Stefan Hintersteininger studied cello at Western Washington University with Dr. John Friesen, at the University of British Columbia with Eric Wilson, and undertook graduate studies at DePaul University in Chicago with CSO member Katinka Kleijn. As an educator, he joined the cello faculty of the Vancouver Academy of Music in 2015. Having also completed a Master’s Degree in Library Studies at UBC in 2009, Stefan presently holds the position of BC Head Librarian at the Canadian Music Centre in Vancouver.

Liam Hockley, Clarinet

Canadian clarinetist Liam Hockley is a versatile musician, equally at home in the standard classical canon as in new music, jazz, and improvisation. He is currently a candidate for the Doctor of Musical Arts degree in clarinet performance at the University of British Columbia and maintains an active freelance schedule in Vancouver. In addition to the classical canon, Hockley’s repertoire encompasses major works from the twentieth and twenty-first centuries, and his advocacy for new repertoire leads him to regular collaborations with Canadian and international composers on innovative new works. Hockley has been the recipient of numerous prizes and awards including an interpretation prize at the Stockhausen-Konzert und -Kurse Kürten in 2015. Hockley holds a Master’s degree from the University of British Columbia, and received his Bachelor’s degree with distinction from the University of Victoria. His teachers have included François Houle, Cris Inguanti, Patricia Kostek, Earl Thomas, and Christian Gossart.

Mark McGregor, Flute

Mark McGregor, DMA, is presently the principal flute of Victoria’s Aventa Ensemble, the Ottawa-based Ensemble 1534, and a founding member of Vancouver’s Tiresias Duo with pianist Rachel Iwaasa. Dr. McGregor has also performed as a member of the Vancouver Symphony Orchestra, the Vancouver Opera Orchestra, the National Arts Centre Orchestra, and as guest principal flute of the Victoria Symphony and Vancouver Island Symphony Orchestra. He has performed as a soloist and chamber musician across North America, Europe, Australia, and Israel, with notable appearances at Festival Montréal-Nouvelles Musique, Music Gallery (Toronto), Vancouver New Music Festival, New Works Calgary, Athelas New Music Festival (Copenhagen), and the Internationale A•DEvantgarde-Festival (Munich).

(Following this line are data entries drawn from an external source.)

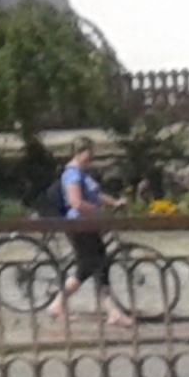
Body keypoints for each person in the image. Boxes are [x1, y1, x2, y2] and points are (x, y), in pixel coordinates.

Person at [44, 138, 132, 326]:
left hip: (86, 225)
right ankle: (113, 312)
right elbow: (76, 202)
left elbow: (96, 196)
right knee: (100, 265)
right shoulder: (72, 174)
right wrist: (96, 212)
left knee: (86, 269)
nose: (91, 157)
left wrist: (114, 203)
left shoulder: (82, 174)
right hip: (79, 226)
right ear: (79, 152)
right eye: (89, 153)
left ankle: (57, 305)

An outspoken advocate of new music, Mark has given the premiere performances of numerous works, many written especially for him, including Anna Höstman’s flute concerto Trace the Gold Sun with the Victoria Symphony, Turmalin for solo flute by the Danish composer Anders Nordentoft, and two new works, Mercy & Mankind and Sesto Libro di Gesualdo, by the acclaimed British composer Michael Finnissy. In 2010/11 he presented new flute concertos with the Aventa Ensemble by Piotr Grella-Mozejko (for Aventa’s national tour to Montreal, Toronto and Edmonton) and James Beckwith Maxwell. A dedicated educator, Dr. McGregor has served on faculty at the UBC Summer Music Institute and the Western Canadian Amateur Musicians Society Summer Camp, and as an instructor of Baroque Performance Practice at the University of British Columbia. His own tuition includes studies with Samuel Baron, Denis Bluteau, Camille Churchfield, Margaret Crawford, Paul M. Douglas, Aurele Nicolet, and Kathleen Rudolph, as well as Baroque studies with Lisa Beznosiuk, Sonja Boon, and Wilbert Hazelzet. He holds a Concours de Musique from the Conservatoire de Musique de Montréal, a Master of Music degree from the University of Sydney (Australia), and a Doctor of Musical Arts from the University of British Columbia.